Wednesday, September 9, 2015

Having it Both Ways

The Christian religion has had two millennia to hone its arguments. Since many Christian stances are self contradictory it's good that they've had time to work with them. The confused and contradictory nature of the two stories of the creation in Genesis is an example. One argument goes that the first account is of a "spiritual" creation, sort of a practice run I'd say, and the second account is the actual, physical account where it's okay to divide the light from the darkness before the sun is created. With perseverance and lots of words, Christian apologists have managed to reconcile sometimes quite disparate elements in (general) theology.
Consider the the Christian attitude toward proof. In the normal world of science, evidence precedes belief. It's the way we conduct all our business. If my faucet leaks, it's not a matter of belief, it's a matter of plumbing. In the New Testament, this rational take on life is personified by the Apostle Thomas, who (the story goes), wouldn't believe in the resurrected Jesus until he actually saw him. In the story of the meeting, Jesus sets the tone by gently suggesting that belief without evidence is better than belief because of evidence. As an outcome of this exchange, Thomas, the only scientifically and rationally minded of the set became forever stigmatized as "Doubting Thomas."

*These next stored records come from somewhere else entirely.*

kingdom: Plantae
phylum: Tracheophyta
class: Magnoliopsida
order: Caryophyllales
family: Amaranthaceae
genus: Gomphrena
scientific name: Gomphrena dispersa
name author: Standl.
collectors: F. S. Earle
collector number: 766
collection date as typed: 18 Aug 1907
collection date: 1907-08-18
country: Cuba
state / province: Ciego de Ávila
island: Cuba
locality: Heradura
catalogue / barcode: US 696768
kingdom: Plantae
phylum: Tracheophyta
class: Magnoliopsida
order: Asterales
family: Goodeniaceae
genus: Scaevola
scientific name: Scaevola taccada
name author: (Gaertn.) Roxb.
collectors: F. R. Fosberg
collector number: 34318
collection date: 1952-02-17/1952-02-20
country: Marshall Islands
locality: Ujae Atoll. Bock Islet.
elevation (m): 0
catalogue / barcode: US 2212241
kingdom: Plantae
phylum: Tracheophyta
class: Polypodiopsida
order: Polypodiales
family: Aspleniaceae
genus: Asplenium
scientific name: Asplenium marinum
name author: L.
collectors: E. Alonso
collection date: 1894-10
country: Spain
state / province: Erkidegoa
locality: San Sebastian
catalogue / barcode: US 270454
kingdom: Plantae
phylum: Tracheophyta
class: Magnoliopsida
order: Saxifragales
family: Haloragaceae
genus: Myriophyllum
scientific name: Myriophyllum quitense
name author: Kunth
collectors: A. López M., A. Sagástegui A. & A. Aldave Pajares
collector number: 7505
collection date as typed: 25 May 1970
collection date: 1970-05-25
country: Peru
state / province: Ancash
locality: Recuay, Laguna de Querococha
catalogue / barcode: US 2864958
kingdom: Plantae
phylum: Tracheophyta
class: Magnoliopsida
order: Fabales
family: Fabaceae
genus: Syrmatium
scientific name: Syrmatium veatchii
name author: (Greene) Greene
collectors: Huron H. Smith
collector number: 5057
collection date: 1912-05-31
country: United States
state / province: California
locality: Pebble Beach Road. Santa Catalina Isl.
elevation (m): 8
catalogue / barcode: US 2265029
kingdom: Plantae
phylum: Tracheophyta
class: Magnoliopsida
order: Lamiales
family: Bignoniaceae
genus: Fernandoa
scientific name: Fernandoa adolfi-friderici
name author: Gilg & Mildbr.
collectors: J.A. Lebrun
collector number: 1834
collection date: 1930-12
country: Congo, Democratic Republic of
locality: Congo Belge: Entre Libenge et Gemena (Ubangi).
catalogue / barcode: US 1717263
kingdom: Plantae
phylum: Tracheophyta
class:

So, blind faith becomes better than rational thinking. But rational thinking is still an acceptable mode of operation. Isn't it?
No, because later on, Jesus responds to people who want some evidence that he is who he says he is. His reply is enlightening, "A wicked and adulterous generation seeketh after a sign." Somehow, rational skepticism is morphed from an acceptable method of  inquiry into a sinful one. Not only is it not a good thing to question the pronouncements of  religion, it's downright bad.
Why this mania to turn a reasonable request for evidence into a scrofulous, sneering, unwillingness to have faith?
Seems to me that the reason is fairly simple. Religion has to sneer at proof, downplay evidence, and make logical connection sinful because they can't do it. They can't prove anything: not the existence of God; not the divinity of Jesus; not the resurrection; not any miracle; not the claim of the Catholic church that it's the continuation of the one Jesus founded; not the fact that Jesus started a church; not the claim of the Mormons to be the really real church restored; not the validity of the biblical account of things (The Bible is looking more and more like a collection of folk tales written for political purposes); not any claims to a conduit to the divine.
The irksome thing is that, after a thousand years or so of drumming the same thought into people's head --HAVE FAITH -- the world has by and large accepted that the stance of the Christian church is, if not thoroughly valid, still a reasonable one.
It's a neat technique. Religionists in general have succeeded in convincing us that there are two worlds out there; One, the everyday, mundane, dull, world, works normally. The faucet leaks; we change out the washer. The other one, the spiritual, exciting, exalting world works though belief, wishing, the will of God, the prayers of the priesthoods, the flame of candles, the scent of incense or the feel of olive oil.
Of course, there is no evidence at all for this world. Look, our bodies have built-in sensory mechanisms that we don't even know about. If we are out in the sun, our bodies darken; this without our knowledge or understanding. There should be a holy-ghost sensing mechanism in us, so we can hear and heed the "still small voice" that the HG uses to talk to us.
But, there isn't.
Religion just smiles smugly and says, "Just because you can't sense it doesn't mean that it ain't there." Their great victory is that, not only do we not stone them where they stand, we accept their answer as valid.